A Vote in the 1864 Election
The strategic payoff was large, and the political payoff was larger. Mobile Bay came three months before the November 1864 election, at the lowest ebb of Northern morale. The war was grinding on, the casualty lists were endless, and Abraham Lincoln’s re-election was genuinely in doubt. A war-weary North was within reach of voting in a peace candidate and letting the Confederacy go. Then, in a matter of weeks, the news turned. Farragut took Mobile Bay, and almost immediately William T. Sherman (North) captured Atlanta on September 2. The gloom broke. Historian James McPherson described Mobile Bay and Atlanta together as the first blow of a one-two punch that scattered Northern war-weariness and helped assure Lincoln’s re-election, and with it the war’s continuation to total Union victory and the end of slavery. The fleet action in the bay was also a vote in that election.

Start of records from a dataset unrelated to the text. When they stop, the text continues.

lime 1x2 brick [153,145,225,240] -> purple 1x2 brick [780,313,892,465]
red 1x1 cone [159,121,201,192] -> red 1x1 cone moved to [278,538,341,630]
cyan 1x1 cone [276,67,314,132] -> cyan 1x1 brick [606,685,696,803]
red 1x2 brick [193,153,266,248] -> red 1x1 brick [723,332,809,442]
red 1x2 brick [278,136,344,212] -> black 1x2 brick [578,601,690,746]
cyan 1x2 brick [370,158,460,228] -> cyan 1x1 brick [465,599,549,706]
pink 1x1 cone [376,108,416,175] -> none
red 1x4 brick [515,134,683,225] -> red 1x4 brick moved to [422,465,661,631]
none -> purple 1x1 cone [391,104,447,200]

The door was a door for something. The Confederacy fought to preserve and extend slavery, and the blockade-runners feeding through Mobile were the supply line of that slaveholding republic. The blockade that strangled them was, concretely, the instrument shutting down the economy of a society built on owning human beings. Emancipation and the blockade were two halves of one policy, and as Union ships took the coast they began taking fugitive slaves aboard and enlisting the men. Closing the port was, in the most literal sense, an attack on slavery. The port was the object. Slavery was the reason.

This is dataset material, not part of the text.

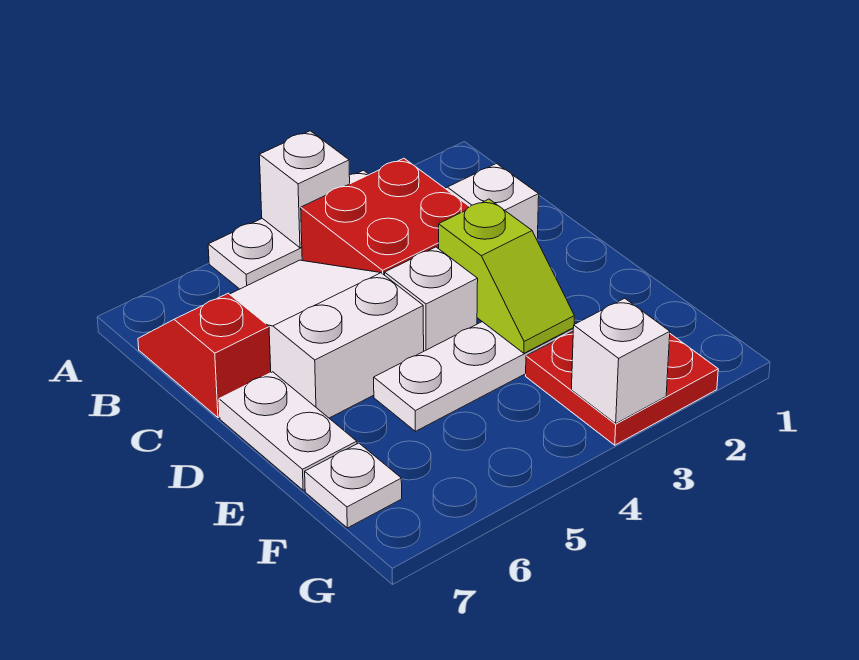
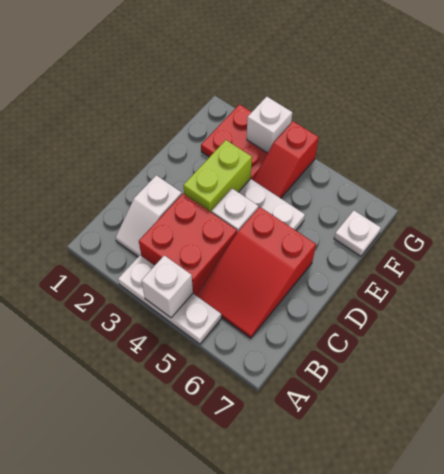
white 2x3 slope [230,260,424,418] -> red 2x3 slope [196,207,316,338]
red 1x2 slope [138,293,271,418] -> red 1x2 slope moved to [253,121,319,198]
lime 1x2 slope [439,199,574,353] -> lime 1x2 brick [184,140,252,212]
white 1x2 plate [219,372,357,490] -> none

Off the fieldThe Emancipation Proclamation: the cause behind the blockadeWho Was Firing Farragut’s Guns
The clearest proof of that, at Mobile Bay, was who was firing Farragut’s guns. By 1864 the U.S. Navy was a substantially integrated force. Nearly eighteen thousand men of African descent served in it during the war, about a fifth of its entire enlisted strength. In Farragut’s own West Gulf Blockading Squadron the share was lower than in the Navy as a whole, roughly one in five of the enlisted men aboard ship, the smallest proportion of any of the major squadrons. But they were not in the back. They were on the gun decks of the flagship, in the fight.
Two of them, working Hartford’s shell-whip (the rope-and-tackle hoist that lifted heavy gunpowder shells up from the magazine below to the guns on deck), earned the Medal of Honor that day. Landsman John Lawson (North), a landsman being the Navy’s entry rating, the lowest rung, given to a man new to the sea, was a free-born Black sailor from Philadelphia. When an enemy shell struck the berth deck, the crew’s deck just below the guns, it wounded him in the leg and slammed him violently against the side of the ship. He was urged to go below for treatment, refused, and stayed at his post for the rest of the action. Landsman Wilson Brown (North) had been born enslaved on Botany Bay Plantation, near Natchez, Mississippi. A shellburst killed a man on the ladder above him and knocked Brown unconscious into the hold. He came to, climbed back to the shell-whip on the berth deck, and kept the ammunition moving though four of the six men at his station had been killed or wounded. Four African American sailors won the Medal of Honor at Mobile Bay, among an extraordinary number awarded for the battle.
A man born a slave on a Mississippi plantation was, that August morning, hauling shells to the guns of the fleet that was shutting the Confederacy’s last Gulf door. The war’s cause and the war’s instrument stood on the same deck.